Et puis, hop ! changement de société. Jours séparés dans les piscines pour les hommes et les femmes (très bientôt dans les écoles, je suppose : on ne pourra pas compter sur les “enseignants” pour s'y opposer), interdiction de critiquer le bâchage au nom du droit des femmes à s'habiller comme elles le veulent ; bientôt on expliquera doctement aux parents qu'ils doivent apprendre à leurs filles à se couvrir, sinon c'est provoquer les petits singes à capuche, maîtres des rues ; vos filles apprendront – elles apprennent déjà.

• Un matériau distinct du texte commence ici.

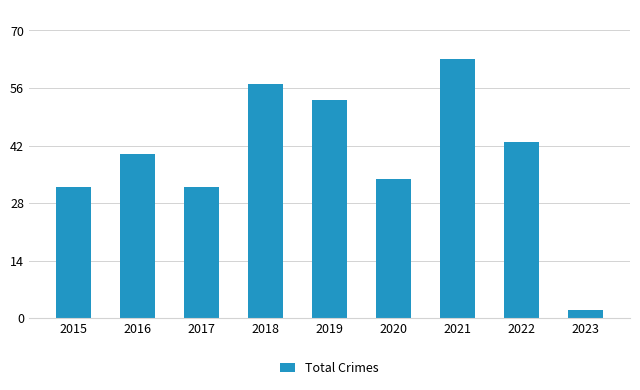

What is the value of the 8th bar from the left?

43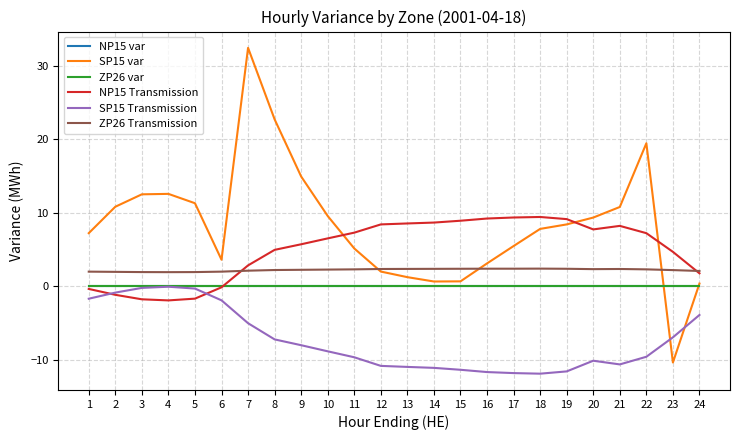

Which series has the widest spread of values?

SP15 var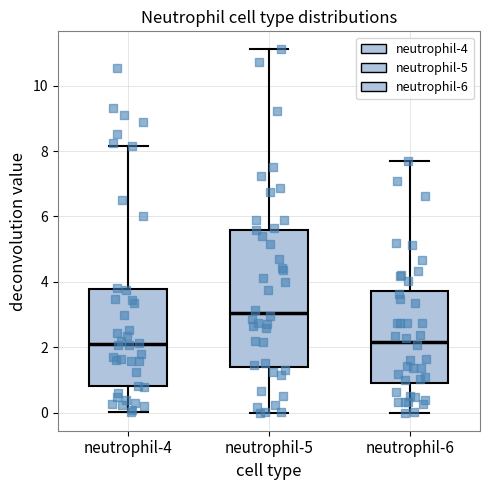

Which box's median line is the highest?

neutrophil-5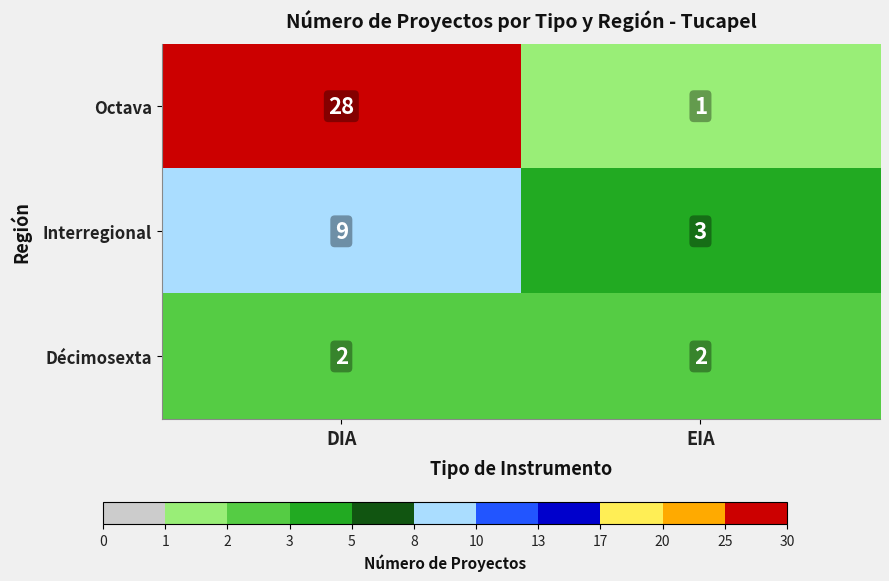

What is the average value of the Interregional series?

6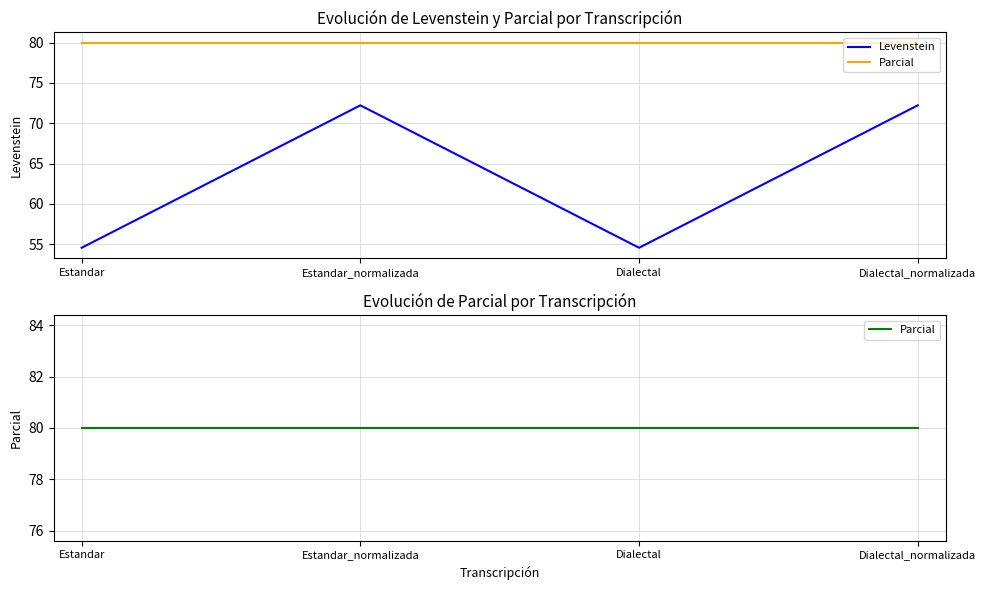

Which category has the lowest value across all series?

Estandar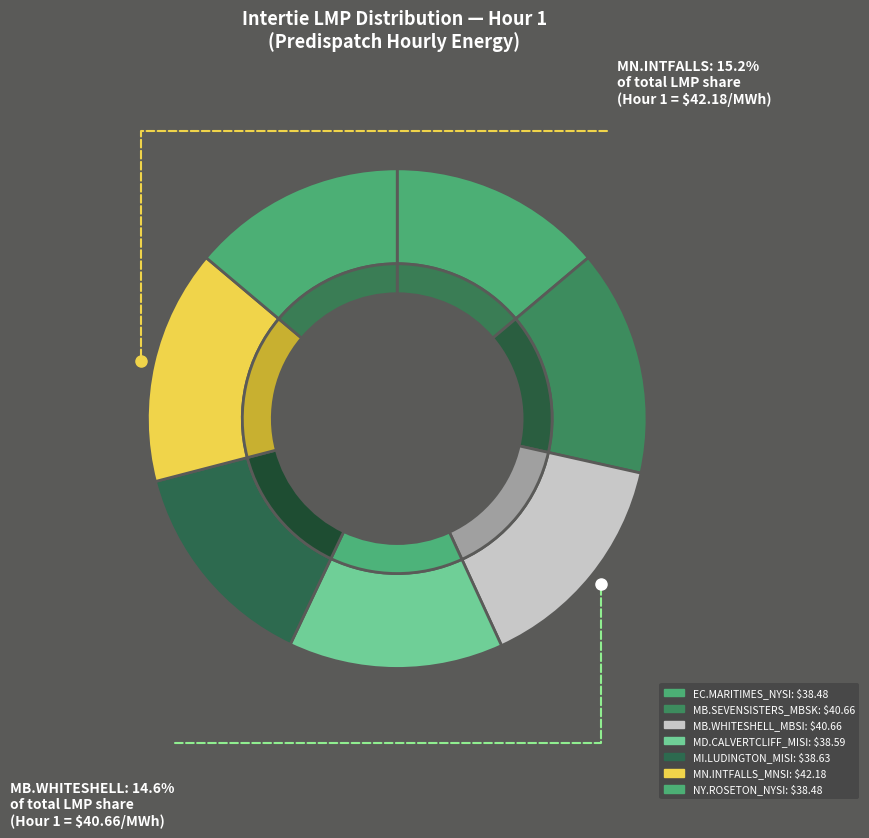

How many segments does this pie chart have?

7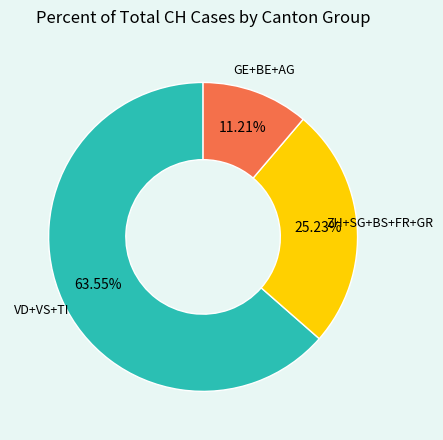

Does any single category account for the majority?

Yes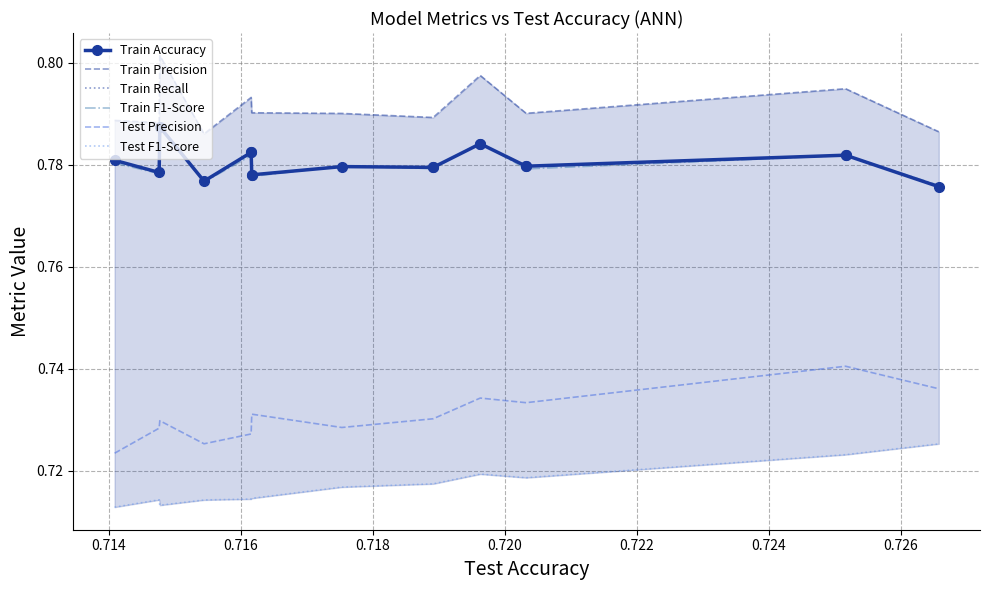

What is the difference between the highest and lowest values at 0.714?

0.1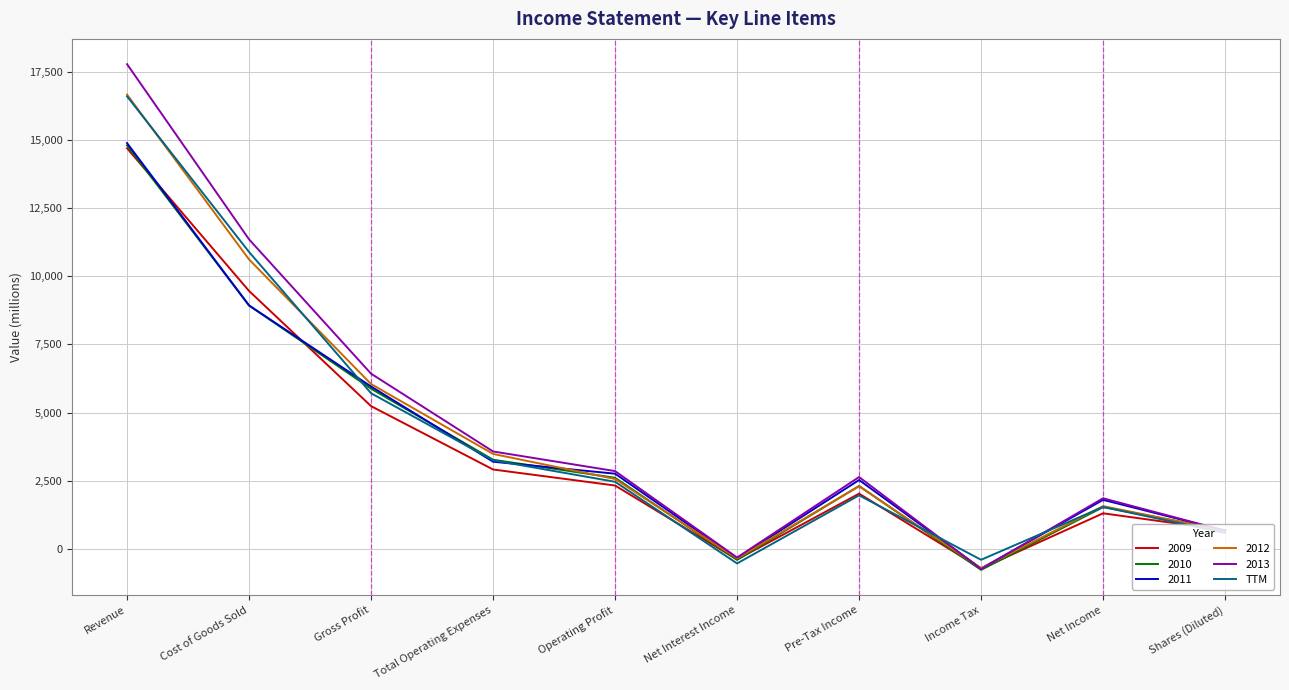

Where is TTM nearest to the value 8030?

Gross Profit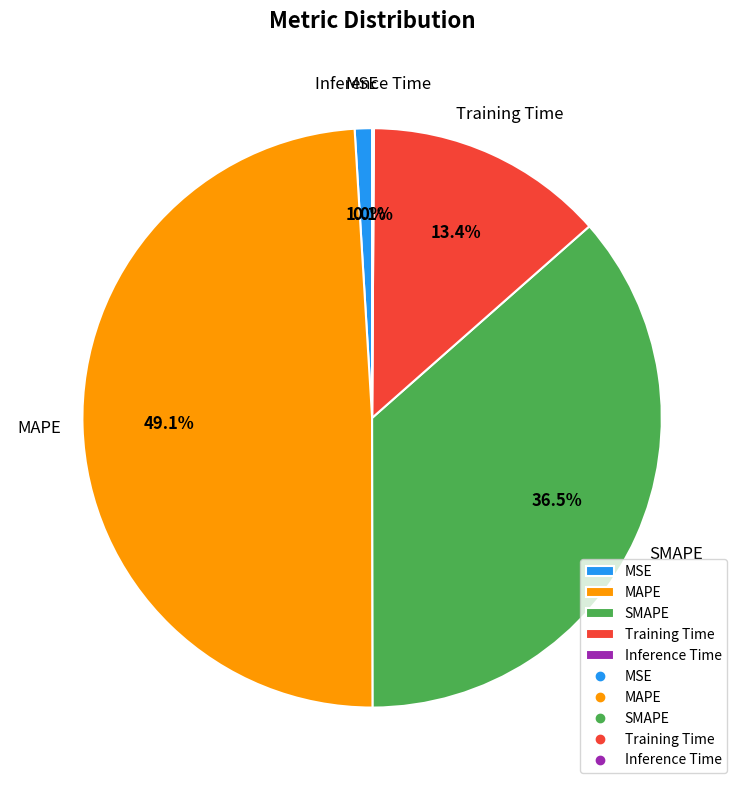

To the nearest percent, what portion does Training Time represent?

13%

Dans leurs salons en bois durable, les mères – pas trop ridées, poitrines refaites de fond en comble – pérorent : elles se sont battues pour l'égalité, elles ont vaincu les pires orages, il leur reste deux ou trois poches de résistance à réduire : elles ne gagnent que 4000 € quand leur voisin de bureau s'en fait 5000. Elles vaincront.
Pendant ce temps, leur fille passe, au fond du salon, vers sa chambre. Sachant bien ce qu'elle devra, elle, affronter demain matin, au lycée. Et, probablement, durant le reste de sa vie.
Mais maman est contente, c'est déjà bien.